282 The Scout

Category Art
Auction Currency USD
Start Price 37,500.00 USD
Estimated at 75,000.00 - 100,000.00 USD
The Scout
Artist: Russell, Charles M.Date of Birth: 1864-1926
Medium: Watercolor and Gouache
Dimensions: 14 x 11 inches
Signed: Signed lower left and dated 1900
Verso:

Born in 1864 just as the Civil War was coming to a close, young Charlie Russell’s hometown—St. Louis—was the gateway to the West, the borderland between “civilization” and the rapidly filling “frontier.” Russell saw people and horses lighting out for the open range and their stories enthralled him. At the same time, his mother’s interest in and aptitude for painting flowers—in watercolor—seemed to plant the seed that would become a vocation. Still in his teens, Russell convinced his parents to allow him to head West and try his hand at punching cows. He did, making a go of it even as he made fast friends among the characters of the Montana Territory’s Judith Basin. Soon, he began to try to capture cowboy life in art, principally, at first, in watercolor.
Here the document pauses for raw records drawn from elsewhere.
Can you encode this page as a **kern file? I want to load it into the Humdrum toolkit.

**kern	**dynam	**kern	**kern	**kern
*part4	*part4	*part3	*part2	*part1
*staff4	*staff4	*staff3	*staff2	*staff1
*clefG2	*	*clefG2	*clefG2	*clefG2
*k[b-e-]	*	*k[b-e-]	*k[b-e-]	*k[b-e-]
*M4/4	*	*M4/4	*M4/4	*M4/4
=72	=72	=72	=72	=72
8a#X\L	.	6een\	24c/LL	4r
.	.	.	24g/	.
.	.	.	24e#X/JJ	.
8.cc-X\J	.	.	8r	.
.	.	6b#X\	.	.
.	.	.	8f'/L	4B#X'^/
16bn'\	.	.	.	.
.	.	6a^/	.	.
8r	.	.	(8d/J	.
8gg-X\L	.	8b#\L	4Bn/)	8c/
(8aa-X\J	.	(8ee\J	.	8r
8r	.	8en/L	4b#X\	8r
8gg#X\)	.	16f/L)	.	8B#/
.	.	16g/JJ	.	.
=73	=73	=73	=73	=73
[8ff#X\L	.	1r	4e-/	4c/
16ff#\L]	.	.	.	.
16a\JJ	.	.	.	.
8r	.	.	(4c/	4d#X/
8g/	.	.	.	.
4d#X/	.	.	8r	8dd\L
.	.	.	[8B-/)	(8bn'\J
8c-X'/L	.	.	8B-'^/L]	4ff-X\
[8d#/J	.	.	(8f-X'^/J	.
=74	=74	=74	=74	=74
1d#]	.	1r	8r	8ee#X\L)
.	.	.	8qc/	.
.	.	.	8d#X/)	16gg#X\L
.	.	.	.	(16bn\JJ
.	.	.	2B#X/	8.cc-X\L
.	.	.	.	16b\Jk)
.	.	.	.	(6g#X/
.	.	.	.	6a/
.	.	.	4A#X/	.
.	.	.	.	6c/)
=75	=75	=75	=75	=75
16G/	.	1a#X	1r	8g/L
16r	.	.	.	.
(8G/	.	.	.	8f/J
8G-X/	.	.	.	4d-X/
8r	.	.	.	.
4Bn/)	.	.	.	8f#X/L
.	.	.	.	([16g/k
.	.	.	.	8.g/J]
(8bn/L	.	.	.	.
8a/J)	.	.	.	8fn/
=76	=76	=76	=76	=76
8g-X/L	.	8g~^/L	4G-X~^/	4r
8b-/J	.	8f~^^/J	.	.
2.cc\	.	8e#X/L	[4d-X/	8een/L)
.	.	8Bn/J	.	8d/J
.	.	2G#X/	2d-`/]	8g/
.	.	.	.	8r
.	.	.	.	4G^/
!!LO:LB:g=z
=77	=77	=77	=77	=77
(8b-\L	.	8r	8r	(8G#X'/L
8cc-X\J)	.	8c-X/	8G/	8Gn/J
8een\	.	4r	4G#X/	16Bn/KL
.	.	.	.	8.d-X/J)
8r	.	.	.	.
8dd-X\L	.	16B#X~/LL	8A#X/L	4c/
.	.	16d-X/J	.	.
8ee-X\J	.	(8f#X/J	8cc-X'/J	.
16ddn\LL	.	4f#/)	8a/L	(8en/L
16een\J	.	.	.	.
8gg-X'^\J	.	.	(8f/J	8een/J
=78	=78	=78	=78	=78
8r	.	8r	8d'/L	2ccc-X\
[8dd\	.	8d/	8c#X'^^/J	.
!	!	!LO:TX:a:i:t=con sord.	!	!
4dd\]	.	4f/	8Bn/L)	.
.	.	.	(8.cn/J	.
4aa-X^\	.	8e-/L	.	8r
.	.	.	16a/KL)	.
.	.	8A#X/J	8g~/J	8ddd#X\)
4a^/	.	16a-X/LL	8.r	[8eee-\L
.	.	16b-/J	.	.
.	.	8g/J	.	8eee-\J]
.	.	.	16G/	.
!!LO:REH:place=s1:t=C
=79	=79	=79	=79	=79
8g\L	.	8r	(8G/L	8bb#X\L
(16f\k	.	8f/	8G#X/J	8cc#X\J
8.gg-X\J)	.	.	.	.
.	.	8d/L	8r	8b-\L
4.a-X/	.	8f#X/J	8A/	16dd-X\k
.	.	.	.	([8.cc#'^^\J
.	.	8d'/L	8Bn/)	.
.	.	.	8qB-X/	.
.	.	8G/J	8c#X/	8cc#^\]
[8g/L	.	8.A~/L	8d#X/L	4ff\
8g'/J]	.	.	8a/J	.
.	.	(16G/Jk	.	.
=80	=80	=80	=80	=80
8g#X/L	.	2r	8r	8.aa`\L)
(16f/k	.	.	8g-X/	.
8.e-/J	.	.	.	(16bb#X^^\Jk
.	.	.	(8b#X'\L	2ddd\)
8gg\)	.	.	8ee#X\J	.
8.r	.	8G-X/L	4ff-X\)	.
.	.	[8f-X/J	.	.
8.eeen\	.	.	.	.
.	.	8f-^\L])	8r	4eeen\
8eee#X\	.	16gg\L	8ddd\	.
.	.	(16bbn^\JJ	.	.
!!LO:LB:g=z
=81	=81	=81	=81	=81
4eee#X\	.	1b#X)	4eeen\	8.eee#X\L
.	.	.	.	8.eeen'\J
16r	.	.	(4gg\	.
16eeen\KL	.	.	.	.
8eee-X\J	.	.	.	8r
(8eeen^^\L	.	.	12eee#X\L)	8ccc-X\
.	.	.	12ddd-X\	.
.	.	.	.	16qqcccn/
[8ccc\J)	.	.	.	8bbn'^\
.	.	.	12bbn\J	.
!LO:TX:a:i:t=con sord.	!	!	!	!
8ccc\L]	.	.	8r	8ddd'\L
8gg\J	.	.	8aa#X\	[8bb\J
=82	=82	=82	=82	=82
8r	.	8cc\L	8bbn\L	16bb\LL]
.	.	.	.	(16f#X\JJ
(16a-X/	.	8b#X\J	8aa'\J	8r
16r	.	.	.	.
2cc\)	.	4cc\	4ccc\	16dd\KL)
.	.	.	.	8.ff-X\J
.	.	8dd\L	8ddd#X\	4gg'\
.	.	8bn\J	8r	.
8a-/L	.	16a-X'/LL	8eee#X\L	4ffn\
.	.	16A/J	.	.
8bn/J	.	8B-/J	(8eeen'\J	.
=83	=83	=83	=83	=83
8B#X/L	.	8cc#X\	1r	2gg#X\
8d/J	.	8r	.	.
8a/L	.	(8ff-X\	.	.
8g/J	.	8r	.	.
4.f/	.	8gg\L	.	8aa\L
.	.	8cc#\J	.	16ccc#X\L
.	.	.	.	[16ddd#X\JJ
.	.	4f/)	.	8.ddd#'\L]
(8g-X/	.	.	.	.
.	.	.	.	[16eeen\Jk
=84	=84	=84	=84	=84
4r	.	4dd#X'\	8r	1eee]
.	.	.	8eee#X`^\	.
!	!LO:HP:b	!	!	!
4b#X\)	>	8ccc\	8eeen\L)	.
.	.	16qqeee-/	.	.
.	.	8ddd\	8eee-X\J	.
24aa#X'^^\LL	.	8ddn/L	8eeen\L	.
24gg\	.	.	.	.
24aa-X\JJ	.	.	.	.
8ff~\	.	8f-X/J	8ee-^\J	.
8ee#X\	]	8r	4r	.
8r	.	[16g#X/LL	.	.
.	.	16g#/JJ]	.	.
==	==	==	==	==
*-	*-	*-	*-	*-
Russell’s work was being published regularly in Harper’s Weekly and had been acclaimed as original, fresh and real even before he married Nancy Cooper in 1896. Nancy took responsibility for the business end of Russell’s art and proved to be a tough, shrewd agent for her husband. A career was born.
What drew Russell at first to the medium of watercolor was that materials and instruction manuals were available and portable. Watercolor paints and paper and books went where Russell went, right in the saddlebag. But Russell’s West, the West as he imagined it, was already receding into history, and in works like The Scout, the artist emerges as a kind of visionary, elevating the struggles between Native Americans, cowboys, vaqueros, the elements themselves, as a kind of prelapsarian agon, a war between gods whose paradise slipped away and became just another haunt for humans to despoil. Here, the brave, in full regalia, bearing a spear rather than a rifle, seems to force his way out of the paper, a bas-relief against blankness.